MANY-STORIED MOUNTAIN

Since the earth gave a prehistoric spasm and produced the jagged teeth of the Alps, peaceful little Switzerland seldom has experienced such an upheaval as she had last week in celebration of the centennial of the first conquest of the Matterhorn. The imperious, 14,701-foot mountain was not climbed until July 1865, when Edward Whymper, an English artist, scaled the Northeastern Ridge on his eighth attempt. It was a tragic first. Four of his companions were killed on the way down, and the Matterhorn's enticing slopes have since claimed more than 90 victims. But during its 100 years of reluctant submission, 100,000 persons have reached the peak, as many as 158 in one day. One British sportsman made the climb extemporaneously; for an alpenstock he used his neatly furled umbrella. The first woman to climb the Matterhorn did it in a white print dress, and assisted her 63-year-old father to the summit. That was in 1871. Since then a barmaid, an 11-year-old girl, an octogenarian and a cat have made the top. Four Swiss bragged they could push a cow to the peak. They froze. The cow never was found. At one time, before ropes and railings made the ascent less perilous, the Vatican looked askance at the idea of Catholics trying it. Subsequently Pope Pius XI, then a priest, made the climb himself.

The centenary celebration led off last week with banquets, a movie about Whymper, a premier performance of The Alpine Symphony and a raclette (melted cheese, potatoes and pickles) party.
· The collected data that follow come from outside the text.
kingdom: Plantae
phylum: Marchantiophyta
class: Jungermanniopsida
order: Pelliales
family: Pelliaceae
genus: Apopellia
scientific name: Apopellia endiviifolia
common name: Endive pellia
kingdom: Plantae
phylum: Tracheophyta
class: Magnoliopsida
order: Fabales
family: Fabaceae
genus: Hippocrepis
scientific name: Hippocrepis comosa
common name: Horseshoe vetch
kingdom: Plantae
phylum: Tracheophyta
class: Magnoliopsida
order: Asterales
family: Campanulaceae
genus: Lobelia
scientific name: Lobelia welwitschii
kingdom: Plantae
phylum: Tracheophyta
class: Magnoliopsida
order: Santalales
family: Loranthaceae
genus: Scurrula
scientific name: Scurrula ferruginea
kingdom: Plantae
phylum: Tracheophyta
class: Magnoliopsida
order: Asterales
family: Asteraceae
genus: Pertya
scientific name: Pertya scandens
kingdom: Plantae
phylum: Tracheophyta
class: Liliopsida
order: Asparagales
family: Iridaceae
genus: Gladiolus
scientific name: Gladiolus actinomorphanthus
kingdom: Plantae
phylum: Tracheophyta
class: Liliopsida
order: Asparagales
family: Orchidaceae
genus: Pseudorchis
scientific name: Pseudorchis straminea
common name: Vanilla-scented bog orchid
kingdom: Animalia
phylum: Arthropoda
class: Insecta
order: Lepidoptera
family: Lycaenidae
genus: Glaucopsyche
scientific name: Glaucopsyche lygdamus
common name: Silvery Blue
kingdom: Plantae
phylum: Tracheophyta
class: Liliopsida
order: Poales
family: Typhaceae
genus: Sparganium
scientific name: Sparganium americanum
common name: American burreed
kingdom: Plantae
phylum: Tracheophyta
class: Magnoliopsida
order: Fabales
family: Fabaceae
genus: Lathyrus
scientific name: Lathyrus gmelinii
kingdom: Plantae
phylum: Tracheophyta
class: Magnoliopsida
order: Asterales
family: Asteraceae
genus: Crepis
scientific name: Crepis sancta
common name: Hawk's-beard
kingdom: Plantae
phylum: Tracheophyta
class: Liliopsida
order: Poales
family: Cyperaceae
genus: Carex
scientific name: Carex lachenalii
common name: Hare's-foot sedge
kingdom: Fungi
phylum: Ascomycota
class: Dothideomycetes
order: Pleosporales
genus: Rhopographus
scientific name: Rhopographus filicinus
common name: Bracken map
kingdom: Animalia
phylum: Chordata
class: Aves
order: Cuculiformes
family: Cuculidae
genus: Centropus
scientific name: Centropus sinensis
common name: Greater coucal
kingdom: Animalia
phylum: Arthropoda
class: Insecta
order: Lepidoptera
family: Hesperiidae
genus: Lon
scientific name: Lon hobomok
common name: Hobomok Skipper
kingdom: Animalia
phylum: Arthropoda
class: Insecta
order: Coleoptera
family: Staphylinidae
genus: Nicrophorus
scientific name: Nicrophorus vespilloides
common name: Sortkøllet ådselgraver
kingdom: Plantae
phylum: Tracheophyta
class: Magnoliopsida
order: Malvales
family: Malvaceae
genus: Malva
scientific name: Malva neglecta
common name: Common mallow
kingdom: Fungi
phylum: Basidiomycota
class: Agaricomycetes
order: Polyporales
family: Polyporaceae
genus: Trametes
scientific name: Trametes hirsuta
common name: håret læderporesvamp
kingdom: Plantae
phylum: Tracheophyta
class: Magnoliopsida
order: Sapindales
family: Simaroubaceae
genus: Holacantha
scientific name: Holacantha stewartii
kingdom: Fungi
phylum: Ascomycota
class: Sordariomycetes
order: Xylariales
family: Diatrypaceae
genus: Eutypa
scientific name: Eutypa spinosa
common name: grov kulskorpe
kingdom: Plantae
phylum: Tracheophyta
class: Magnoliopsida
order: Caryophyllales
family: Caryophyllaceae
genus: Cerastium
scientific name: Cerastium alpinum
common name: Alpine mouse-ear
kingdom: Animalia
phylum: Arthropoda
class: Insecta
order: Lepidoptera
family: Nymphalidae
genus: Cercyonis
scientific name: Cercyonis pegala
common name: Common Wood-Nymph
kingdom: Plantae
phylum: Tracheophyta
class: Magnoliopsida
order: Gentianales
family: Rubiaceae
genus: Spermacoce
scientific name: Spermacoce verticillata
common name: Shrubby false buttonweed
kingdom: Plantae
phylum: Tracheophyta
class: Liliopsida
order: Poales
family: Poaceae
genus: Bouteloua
A motley, if unhistorical, mock invasion of Switzerland by Augustus Caesar, Roman legionnaires and Hannibal's elephants never came off. Alpine elephants are hard to come by these days. Highlight of the festivities was a TV spectacular. Home viewers saw, and heard, a live, on-the-spot ascent via five fixed cameras, several portable cameras and walkie-talkies. The TV team, encumbered by 10 tons of equipment, duplicated Whymper's 13-hour climb in only nine hours.

THE WANDERING HAMBLETONIAN

Once again the trotting trade journals are carrying notices inviting tracks to bid for The Hambletonian. The present contract between The Hambletonian Society and the Hayes family of Du Quoin, Ill., where the race has been held for eight years, expires in 1966. The society will meet next September 2, open the bids and decide where the event will be held beginning in 1967.

It is hard to believe that trotting's elders still do not understand how they demean harness racing by putting up for auction its most significant race. (Imagine the Kentucky Derby becoming the New York Derby for a few years, and then the Arizona Derby.) In addition, each successive auction is another slap in the face of the Hayes family, which has done such a superb job of promoting and staging the race. The Hambletonian should stay in Du Quoin.